İnsan damarları, kan dediğimiz pek çok özelliği olan maddeyi organlara taşıyarak hem dokuların beslenmesini hem de kanın yararlı içeriği ile yaşamın değişik şekillerde devamını sağlar. Bu nedenle yaşam boyu damarlarda tıkanıklık olmaması oldukça önemli bir durumdur. Ne var ki metabolik hastalıklarda ya da tam olarak anlaşılmayan özel yatkınlık durumlarında damar duvarları kalınlaşır ve kan akımı için uygun olmayan ortamlar doğar. Dokuların kanla yeterince beslenmemesi, kansızlığın yarattığı bilinen sorunları doğurur. Damarlar soğan kabuğu gibi iç içe zarlardan oluşur. Kanla temasın olduğu yerde damar iç zarı vardır; iç zar hücrelerinden zaman zaman bazı maddeler geçebilir ve bunlardan biri de kolesteroldür.

Kolesterol, yaşam için gerekli yağımsı bir özdektir. Tüm vücutta yaygın olarak bulunur. Başlıca bulunduğu yerler ise beyin, sinir, kaslar,  karaciğerdir. Vücut -kolesterolü kullanarak- hormonları, yağları eriten safra asitlerini üretir.
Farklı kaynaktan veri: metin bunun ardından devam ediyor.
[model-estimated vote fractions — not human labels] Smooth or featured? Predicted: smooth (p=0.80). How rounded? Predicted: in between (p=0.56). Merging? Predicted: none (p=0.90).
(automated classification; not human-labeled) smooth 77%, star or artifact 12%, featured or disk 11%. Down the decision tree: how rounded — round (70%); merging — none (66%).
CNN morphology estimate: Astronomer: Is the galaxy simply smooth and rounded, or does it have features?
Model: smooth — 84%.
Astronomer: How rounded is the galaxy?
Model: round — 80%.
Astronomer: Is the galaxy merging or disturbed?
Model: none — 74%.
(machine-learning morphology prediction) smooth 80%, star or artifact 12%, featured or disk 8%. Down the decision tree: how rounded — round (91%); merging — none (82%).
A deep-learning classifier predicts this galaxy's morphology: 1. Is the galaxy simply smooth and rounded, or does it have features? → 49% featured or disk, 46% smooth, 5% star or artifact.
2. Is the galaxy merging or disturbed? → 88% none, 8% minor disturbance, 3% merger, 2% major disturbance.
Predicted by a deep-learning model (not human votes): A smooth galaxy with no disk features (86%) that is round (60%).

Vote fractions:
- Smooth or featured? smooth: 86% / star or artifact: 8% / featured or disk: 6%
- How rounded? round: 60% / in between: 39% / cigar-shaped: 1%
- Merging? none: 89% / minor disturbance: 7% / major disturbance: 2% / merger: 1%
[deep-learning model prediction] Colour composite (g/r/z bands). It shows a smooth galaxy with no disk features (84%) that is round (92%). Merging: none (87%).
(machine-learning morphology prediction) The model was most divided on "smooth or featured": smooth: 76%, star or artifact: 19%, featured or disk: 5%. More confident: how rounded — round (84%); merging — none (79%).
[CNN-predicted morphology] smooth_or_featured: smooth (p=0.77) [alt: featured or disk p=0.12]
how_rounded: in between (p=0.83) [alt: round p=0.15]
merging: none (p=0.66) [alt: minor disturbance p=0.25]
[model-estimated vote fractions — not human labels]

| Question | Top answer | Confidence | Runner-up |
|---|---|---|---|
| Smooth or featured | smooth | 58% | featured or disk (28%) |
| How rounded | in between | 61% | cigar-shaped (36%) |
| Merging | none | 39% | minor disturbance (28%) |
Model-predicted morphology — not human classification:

Bütün bunlar da yaşam için temel istemlerdir. Damarların çatallanma bölgelerinde kan akımı özellikleri bozulduğu zaman, iç zarlardaki geçirgenlik bozulur ve bazı maddeler damar duvarına geçer. Böylece, damar duvarı şişer ve damar içine kolesterole ek olarak kalsiyum alyuvarlar ve akyuvarlar geçer. Bu durum da damar sertliği ve kireçlenmesi dediğimiz duruma yol açar. Az kan alan organın özelliğine göre yakınmalar ortaya çıkar. Sözgelimi kalpte ise hareketle başlayan göğüs ağrısı, kalp krizi; ayaklarda ise, yürümekle gelen hareketi engelleyen ağrı yakınmaları ortaya çıkar. Bazı durumlarda (stres, gıda- şişmanlık gibi) kolesterol düzeyi yüksektir.

Herkes tarafından ilgilenilen bir konu olduğu için, kolesterolle ilgili bazı gerçeklerin bilinmesinde yarar vardır. Kolesterol, ölümcül bir madde değildir; memeliler için temeldir. Ruhsal gerginlik, hareket alışkanlıkları ve kilodaki değişmeler kolesterol düzeyini değiştirir. Aşırı yüksek kolesterol tek başına tehlikeli değildir; bazı risk etmenleri ile birleştiğinde sağlıksız bir yapıyı belirtir. Yüksek kolesterol düzeylerinin damar sertliğini tetiklediği belirtilir. Damar sertliği, kolesterol düzeyi düşük insanlar arasında da görülebilir. Diyetteki yüksek orandaki hayvansal yağların damar sertliğini belirgin olarak artırdığına dair güvenilir kanıtlar yoktur. Kolesterol üretimi az kolesterollü diyette artar, çok kolesterollü diyette azalır. Kolesterol ilaçla düşürülebilir. Ayrıca, kolesterol düşürücü ilaçların ölüm ve has ta yakınmalarında azalma sağlamadığı gözlenmiştir. Yeni kuşak kolesterol düşürücü ilaçlarda kalp kaynaklı yakınmaların azaldığı gözlenmesine rağmen, bu durumun başka etmenlerle olduğu düşünülmektedir.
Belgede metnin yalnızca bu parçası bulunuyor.